Suzuki Harunobu (1725-1770) was the first artist to use the technique of full color printing. He popularized a new aesthetic in female beauty—that of a delicate, ethereal, childlike woman... Torii Kiyonaga (1752-1815) focused on bijin-ga (pretty women). His women are stately and statuesque. They are more realistic than Harunobu's, but are still impossibly tall and elegant. His faces exhibit a high degree of idealism and are often indistinguishable from each other.

Kitagawa Utamaro (1750-1806): Utamaro worked mainly with bijin-ga, his prints dominating the Ukiyo-e scene in the 1790s. He took Kiyonaga's female type to its elegant extreme. His were tall, full-bodied women with large oval heads. Utamaro depicted these women on a monumental scale, often delighting in bringing the figure forward and focusing on enlarged heads and torsos. 3

so i begin to wonder, putting this all together in my head...: were we seeing, in the 20s, evidence of women's "new freedom," as the new look is often attributed to, or yet another sample of japonisme?

are we still punishing ourselves for having edwardian bodies in a "modern" world due to the fancies of japanese printmakers from over 200 years ago?

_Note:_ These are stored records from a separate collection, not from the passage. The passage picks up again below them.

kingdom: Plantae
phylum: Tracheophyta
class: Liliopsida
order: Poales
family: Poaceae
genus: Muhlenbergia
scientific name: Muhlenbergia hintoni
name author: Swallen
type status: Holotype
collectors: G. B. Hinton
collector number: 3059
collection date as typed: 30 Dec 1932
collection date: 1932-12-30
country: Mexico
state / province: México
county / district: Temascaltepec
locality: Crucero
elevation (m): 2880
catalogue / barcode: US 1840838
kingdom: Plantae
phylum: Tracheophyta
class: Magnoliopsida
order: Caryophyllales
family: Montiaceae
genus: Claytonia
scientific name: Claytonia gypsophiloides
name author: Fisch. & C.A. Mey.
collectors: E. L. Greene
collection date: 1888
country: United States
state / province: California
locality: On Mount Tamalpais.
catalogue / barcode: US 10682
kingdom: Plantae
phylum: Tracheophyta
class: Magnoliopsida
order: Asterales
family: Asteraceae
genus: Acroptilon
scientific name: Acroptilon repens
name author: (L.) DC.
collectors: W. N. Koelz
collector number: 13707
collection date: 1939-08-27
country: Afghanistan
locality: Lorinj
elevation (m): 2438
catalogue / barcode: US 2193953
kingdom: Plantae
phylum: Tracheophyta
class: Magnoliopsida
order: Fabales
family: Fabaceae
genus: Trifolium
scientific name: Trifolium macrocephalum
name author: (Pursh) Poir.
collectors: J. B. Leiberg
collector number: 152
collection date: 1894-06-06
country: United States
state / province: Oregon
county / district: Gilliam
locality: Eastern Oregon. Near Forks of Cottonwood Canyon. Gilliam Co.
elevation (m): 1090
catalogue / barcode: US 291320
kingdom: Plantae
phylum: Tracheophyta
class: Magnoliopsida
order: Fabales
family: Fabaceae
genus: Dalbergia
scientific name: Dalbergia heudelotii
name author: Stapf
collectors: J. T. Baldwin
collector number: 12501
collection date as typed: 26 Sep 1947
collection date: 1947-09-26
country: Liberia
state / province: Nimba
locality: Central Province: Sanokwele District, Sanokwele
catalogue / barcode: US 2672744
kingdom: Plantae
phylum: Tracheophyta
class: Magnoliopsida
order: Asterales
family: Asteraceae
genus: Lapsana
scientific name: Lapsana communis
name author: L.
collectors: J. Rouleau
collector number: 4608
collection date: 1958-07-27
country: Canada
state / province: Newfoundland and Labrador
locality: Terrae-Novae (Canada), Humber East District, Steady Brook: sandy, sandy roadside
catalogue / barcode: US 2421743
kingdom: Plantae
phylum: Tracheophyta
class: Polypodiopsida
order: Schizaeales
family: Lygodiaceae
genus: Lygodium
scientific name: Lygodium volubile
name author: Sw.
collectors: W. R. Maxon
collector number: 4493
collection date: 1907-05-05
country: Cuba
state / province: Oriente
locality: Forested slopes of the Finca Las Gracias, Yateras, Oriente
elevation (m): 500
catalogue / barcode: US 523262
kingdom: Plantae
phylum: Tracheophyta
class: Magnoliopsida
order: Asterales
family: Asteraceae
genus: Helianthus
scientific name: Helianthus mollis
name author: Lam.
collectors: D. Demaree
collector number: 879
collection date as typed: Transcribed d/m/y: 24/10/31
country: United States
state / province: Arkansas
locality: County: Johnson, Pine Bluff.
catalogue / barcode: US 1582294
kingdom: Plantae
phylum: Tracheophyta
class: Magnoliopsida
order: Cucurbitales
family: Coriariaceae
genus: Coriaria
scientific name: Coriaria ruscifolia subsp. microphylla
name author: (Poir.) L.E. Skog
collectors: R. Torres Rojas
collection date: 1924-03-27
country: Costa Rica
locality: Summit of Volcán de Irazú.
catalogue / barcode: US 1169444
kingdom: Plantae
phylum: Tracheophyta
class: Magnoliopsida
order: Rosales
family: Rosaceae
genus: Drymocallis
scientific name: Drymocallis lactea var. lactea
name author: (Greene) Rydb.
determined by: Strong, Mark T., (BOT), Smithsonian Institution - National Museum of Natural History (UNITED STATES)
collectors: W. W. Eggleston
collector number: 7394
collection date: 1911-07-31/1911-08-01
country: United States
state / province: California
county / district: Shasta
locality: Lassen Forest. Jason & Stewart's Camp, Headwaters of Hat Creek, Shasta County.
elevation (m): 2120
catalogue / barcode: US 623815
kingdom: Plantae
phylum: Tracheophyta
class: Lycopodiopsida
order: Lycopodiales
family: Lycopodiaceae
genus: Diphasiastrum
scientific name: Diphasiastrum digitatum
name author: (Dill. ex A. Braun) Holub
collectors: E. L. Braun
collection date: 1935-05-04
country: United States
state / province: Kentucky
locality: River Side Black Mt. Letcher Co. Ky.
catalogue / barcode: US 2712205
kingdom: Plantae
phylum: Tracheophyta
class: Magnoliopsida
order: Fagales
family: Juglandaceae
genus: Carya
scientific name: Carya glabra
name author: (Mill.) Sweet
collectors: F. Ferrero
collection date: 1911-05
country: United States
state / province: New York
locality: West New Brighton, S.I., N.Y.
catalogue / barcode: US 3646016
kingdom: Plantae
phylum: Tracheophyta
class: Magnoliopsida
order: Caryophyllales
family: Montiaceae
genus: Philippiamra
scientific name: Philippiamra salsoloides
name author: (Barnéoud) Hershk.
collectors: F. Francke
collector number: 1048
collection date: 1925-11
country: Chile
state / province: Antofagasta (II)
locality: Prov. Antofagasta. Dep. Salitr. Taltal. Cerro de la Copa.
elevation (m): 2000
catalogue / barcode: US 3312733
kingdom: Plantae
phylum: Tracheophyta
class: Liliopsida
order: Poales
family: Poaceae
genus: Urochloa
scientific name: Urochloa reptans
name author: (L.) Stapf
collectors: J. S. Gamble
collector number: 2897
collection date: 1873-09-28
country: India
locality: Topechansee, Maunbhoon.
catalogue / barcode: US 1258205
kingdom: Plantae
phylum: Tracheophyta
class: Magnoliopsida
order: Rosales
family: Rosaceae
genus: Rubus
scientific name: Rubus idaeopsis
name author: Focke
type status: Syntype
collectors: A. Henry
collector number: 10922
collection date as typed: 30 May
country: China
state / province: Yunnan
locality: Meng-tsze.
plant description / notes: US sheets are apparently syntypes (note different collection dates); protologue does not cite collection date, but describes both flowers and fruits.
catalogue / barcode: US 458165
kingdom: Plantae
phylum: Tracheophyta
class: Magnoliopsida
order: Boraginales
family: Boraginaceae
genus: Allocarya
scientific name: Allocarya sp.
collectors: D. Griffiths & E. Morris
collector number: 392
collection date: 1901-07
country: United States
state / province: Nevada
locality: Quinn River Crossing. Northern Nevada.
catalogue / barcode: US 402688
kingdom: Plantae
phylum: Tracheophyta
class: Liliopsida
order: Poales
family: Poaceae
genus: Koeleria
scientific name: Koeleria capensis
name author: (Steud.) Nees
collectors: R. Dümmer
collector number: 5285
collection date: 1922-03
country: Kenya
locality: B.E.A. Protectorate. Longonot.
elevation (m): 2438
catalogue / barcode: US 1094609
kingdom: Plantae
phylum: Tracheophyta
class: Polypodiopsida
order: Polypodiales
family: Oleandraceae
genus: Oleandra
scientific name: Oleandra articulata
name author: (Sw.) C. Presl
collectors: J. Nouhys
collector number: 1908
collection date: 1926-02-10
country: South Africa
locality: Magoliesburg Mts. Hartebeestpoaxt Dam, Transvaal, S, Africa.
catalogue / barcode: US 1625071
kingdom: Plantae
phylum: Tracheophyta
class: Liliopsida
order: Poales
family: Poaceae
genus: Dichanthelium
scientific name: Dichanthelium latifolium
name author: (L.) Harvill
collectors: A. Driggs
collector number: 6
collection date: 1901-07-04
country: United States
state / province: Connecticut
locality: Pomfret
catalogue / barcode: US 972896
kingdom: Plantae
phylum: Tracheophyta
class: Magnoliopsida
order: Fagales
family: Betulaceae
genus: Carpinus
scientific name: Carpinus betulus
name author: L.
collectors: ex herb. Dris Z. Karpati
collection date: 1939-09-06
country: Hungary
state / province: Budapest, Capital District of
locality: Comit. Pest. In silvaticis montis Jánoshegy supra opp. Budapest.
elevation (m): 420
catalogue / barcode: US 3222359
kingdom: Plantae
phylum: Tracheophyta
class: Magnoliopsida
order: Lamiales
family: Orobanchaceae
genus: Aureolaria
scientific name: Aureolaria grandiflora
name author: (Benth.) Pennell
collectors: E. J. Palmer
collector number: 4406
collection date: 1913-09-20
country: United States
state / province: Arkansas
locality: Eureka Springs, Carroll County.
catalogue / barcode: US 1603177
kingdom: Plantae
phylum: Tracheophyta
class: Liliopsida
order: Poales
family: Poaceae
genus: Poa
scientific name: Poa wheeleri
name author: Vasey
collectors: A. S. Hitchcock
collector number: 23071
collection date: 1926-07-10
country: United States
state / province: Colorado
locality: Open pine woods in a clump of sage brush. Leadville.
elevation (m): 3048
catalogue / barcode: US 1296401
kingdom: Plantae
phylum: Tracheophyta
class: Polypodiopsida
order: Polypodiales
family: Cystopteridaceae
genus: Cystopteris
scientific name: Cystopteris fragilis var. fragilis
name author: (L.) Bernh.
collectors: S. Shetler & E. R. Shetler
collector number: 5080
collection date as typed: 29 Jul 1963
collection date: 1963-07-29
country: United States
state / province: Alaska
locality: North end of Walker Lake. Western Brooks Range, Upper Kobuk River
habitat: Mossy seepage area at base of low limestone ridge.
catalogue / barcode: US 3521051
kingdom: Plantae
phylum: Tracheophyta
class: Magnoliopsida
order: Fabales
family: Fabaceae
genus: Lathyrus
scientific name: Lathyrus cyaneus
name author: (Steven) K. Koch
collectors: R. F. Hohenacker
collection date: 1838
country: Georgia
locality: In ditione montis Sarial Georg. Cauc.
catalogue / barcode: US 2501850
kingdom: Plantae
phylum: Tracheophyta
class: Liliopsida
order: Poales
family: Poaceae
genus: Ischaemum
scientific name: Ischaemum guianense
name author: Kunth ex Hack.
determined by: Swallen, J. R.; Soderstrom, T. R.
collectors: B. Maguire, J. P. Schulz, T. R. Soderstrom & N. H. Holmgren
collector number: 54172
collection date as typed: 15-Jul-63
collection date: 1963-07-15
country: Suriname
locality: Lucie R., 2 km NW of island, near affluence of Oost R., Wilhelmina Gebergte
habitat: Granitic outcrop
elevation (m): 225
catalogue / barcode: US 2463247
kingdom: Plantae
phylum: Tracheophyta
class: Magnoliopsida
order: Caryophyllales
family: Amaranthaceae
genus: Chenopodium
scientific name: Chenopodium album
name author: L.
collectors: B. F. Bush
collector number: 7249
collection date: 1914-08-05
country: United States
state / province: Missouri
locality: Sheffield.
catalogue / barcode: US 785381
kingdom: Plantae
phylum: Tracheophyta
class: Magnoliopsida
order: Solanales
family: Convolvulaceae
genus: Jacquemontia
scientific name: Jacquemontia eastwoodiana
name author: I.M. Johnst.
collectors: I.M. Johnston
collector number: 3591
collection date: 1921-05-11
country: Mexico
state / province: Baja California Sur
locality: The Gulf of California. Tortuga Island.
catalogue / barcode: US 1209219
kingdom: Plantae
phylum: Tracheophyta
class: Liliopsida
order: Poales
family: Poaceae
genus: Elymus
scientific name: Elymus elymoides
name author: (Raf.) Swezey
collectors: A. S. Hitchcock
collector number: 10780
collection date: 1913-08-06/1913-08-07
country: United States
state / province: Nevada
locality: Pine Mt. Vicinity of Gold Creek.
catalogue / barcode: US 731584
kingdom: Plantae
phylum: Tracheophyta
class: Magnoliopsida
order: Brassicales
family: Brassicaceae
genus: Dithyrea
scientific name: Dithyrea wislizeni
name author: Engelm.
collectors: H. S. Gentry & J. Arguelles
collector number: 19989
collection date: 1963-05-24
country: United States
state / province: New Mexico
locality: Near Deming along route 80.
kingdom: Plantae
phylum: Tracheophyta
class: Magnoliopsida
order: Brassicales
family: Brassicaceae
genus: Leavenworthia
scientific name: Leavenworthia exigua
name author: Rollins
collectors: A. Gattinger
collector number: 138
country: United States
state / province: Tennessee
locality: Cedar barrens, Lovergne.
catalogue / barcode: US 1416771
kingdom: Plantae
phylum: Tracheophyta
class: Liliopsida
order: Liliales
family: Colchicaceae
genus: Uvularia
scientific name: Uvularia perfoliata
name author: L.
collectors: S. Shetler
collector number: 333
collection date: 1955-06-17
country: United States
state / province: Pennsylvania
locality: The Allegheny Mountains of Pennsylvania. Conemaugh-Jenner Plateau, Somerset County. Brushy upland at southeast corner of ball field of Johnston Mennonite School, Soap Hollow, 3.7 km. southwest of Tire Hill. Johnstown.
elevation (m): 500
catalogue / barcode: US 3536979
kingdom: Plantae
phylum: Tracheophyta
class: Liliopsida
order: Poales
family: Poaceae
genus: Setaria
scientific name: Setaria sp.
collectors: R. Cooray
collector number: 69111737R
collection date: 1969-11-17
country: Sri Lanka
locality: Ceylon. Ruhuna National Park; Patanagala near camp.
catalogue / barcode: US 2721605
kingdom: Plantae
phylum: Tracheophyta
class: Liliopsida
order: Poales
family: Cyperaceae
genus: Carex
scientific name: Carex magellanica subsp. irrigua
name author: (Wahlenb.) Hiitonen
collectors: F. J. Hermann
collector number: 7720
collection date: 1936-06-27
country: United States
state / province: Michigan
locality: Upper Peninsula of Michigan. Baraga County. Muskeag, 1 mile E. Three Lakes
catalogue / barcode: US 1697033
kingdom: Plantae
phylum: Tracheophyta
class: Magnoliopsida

as we've seen, we were quick and happy to emulate the japanese clothing, and perhaps we were also inviting in their bodies as well. many of us in the west are from, or have ancestors from, european peasant stock, inheriting bodies as far from the stereotyped (let alone the idealized) japanese body as a body could be. in inviting in these body images, we were also welcoming decades of frustration and self-hatred.